━━ DATA TO EXAMINE ━━

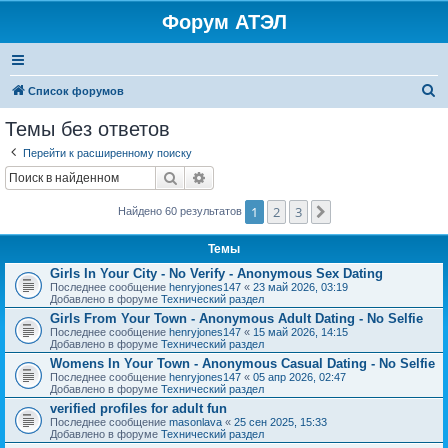
Форум АТЭЛ
П
Список форумов
о
Темы без ответов
и
Перейти к расширенному поиску
с
Поиск
Расширенный поиск
к
1
2
3
След.
Найдено 60 результатов
Темы
Girls In Your City - No Verify - Anonymous Sex Dating
Последнее сообщение
henryjones147
«
23 май 2026, 03:19
Добавлено в форуме
Технический раздел
Girls From Your Town - Anonymous Adult Dating - No Selfie
Последнее сообщение
henryjones147
«
15 май 2026, 14:15
Добавлено в форуме
Технический раздел
Womens In Your Town - Anonymous Casual Dating - No Selfie
Последнее сообщение
henryjones147
«
05 апр 2026, 02:47
Добавлено в форуме
Технический раздел
verified profiles for adult fun
Последнее сообщение
masonlava
«
25 сен 2025, 15:33
Добавлено в форуме
Технический раздел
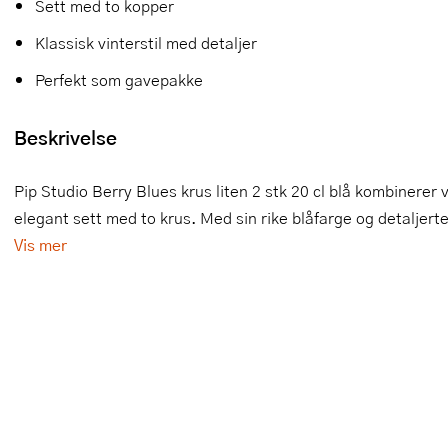
Sett med to kopper
Slikkepotter
Melkeskummere
Morter
Vifter
Klassisk vinterstil med detaljer
Springformer
Popcornmaskiner
Målebeger og måleskje
Perfekt som gavepakke
Sprøyteposer og tipper
Riskoker
Nøtteknekkere
Beskrivelse
Øvrig bakeutstyr
Sous vide
Oljeflaske og dressingflaske
Pip Studio Berry Blues krus liten 2 stk 20 cl blå kombinerer v
Stavmiksere
Pastamaskiner
elegant sett med to krus. Med sin rike blåfarge og detaljerte
Vis mer
Steketakker
Perkulator
Toastjern og bordgrill
Pizzahjul
Vaffeljern
Pizzaspader
Vakuumpakker
Pizzastein og pizzastål
Vannkokere
Potetmoser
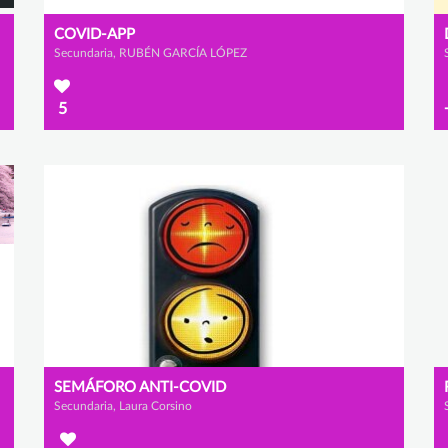
COVID-APP
Secundaria, RUBÉN GARCÍA LÓPEZ
5
SEMÁFORO ANTI-COVID
Secundaria, Laura Corsino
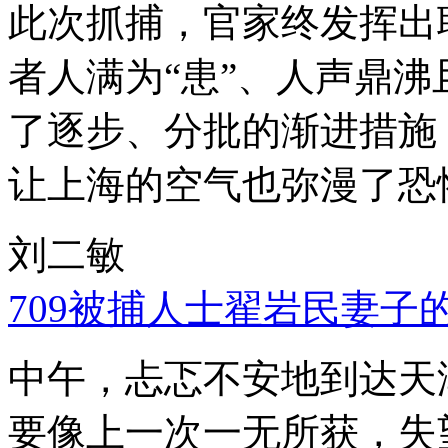
此次抓捕，官家终发挥出
者人满为“患”、人声鼎
了逐步、分批的渐进措施
让上海的空气也弥漫了恐
刘二敏
709被捕人士翟岩民妻子
中午，忐忑不安地到达天
要像上一次一无所获，失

━━━

— TASK DIRECTIONS —
Print out, without change, each line from the line holding "了逐步、分批的渐进措施" to the final line of the material.

— SOLUTION TO THE EXERCISE —
了逐步、分批的渐进措施
让上海的空气也弥漫了恐
刘二敏
709被捕人士翟岩民妻子
中午，忐忑不安地到达天
要像上一次一无所获，失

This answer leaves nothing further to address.